Data shown:
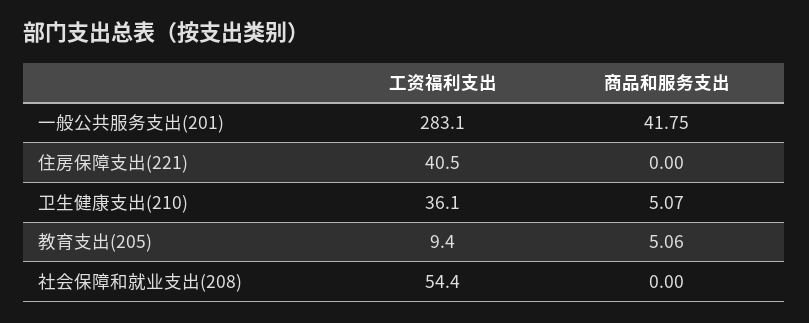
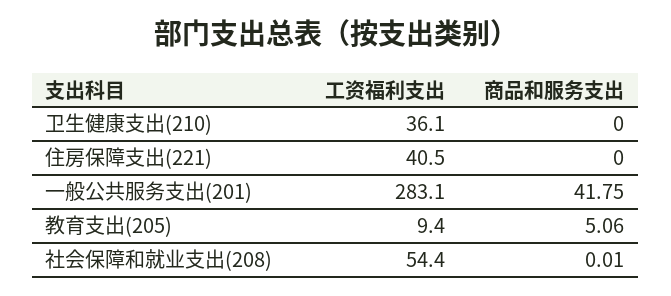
  {
    "工资福利支出": {
      "一般公共服务支出(201)": 283.1,
      "住房保障支出(221)": 40.5,
      "卫生健康支出(210)": 36.1,
      "教育支出(205)": 9.4,
      "社会保障和就业支出(208)": 54.4
    },
    "商品和服务支出": {
      "一般公共服务支出(201)": 41.75,
      "住房保障支出(221)": 0,
-     "卫生健康支出(210)": 5.07,
+     "卫生健康支出(210)": 0,
      "教育支出(205)": 5.06,
-     "社会保障和就业支出(208)": 0
+     "社会保障和就业支出(208)": 0.01
    }
  }

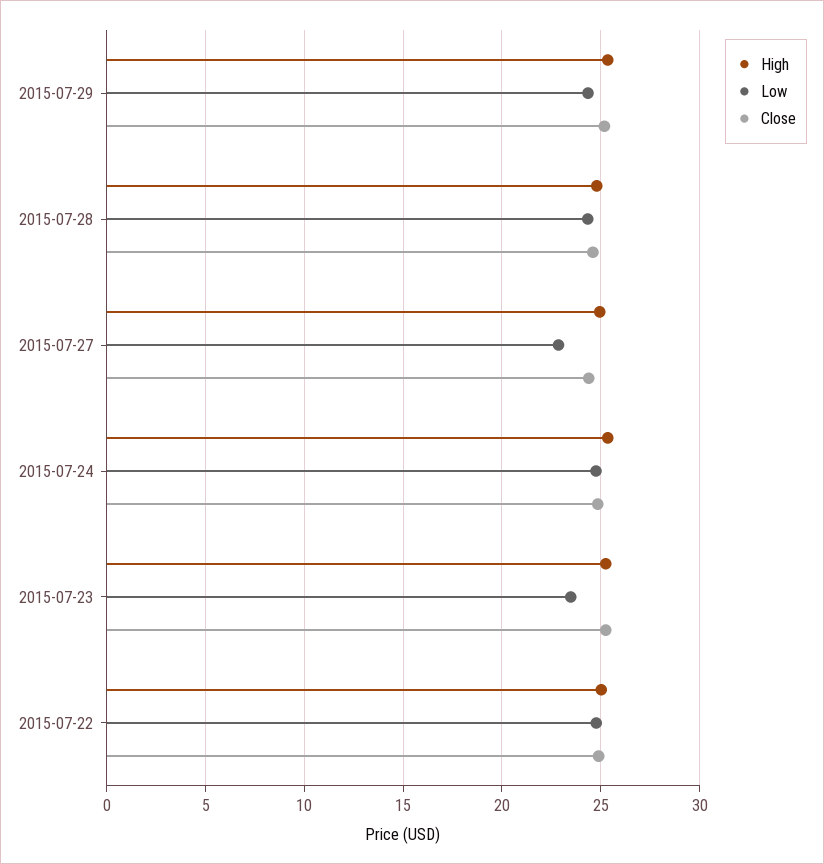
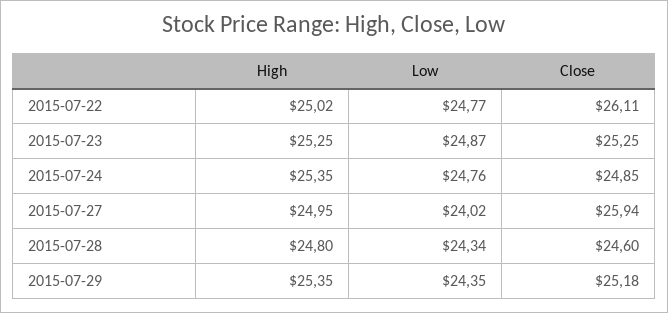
  {
    "High": {
      "2015-07-29": 25.35,
      "2015-07-28": 24.8,
      "2015-07-27": 24.95,
      "2015-07-24": 25.35,
      "2015-07-23": 25.25,
      "2015-07-22": 25.02
    },
    "Low": {
      "2015-07-29": 24.35,
      "2015-07-28": 24.34,
-     "2015-07-27": 23,
+     "2015-07-27": 24.02,
      "2015-07-24": 24.76,
-     "2015-07-23": 23.5,
+     "2015-07-23": 24.87,
      "2015-07-22": 24.77
    },
    "Close": {
      "2015-07-29": 25.18,
      "2015-07-28": 24.6,
-     "2015-07-27": 24.5,
+     "2015-07-27": 25.94,
      "2015-07-24": 24.85,
      "2015-07-23": 25.25,
-     "2015-07-22": 25
+     "2015-07-22": 26.11
    }
  }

What to work on:
Look over the material above and report each line holding "一般公共服务支出".

Task result:
      "一般公共服务支出(201)": 283.1,
      "一般公共服务支出(201)": 41.75,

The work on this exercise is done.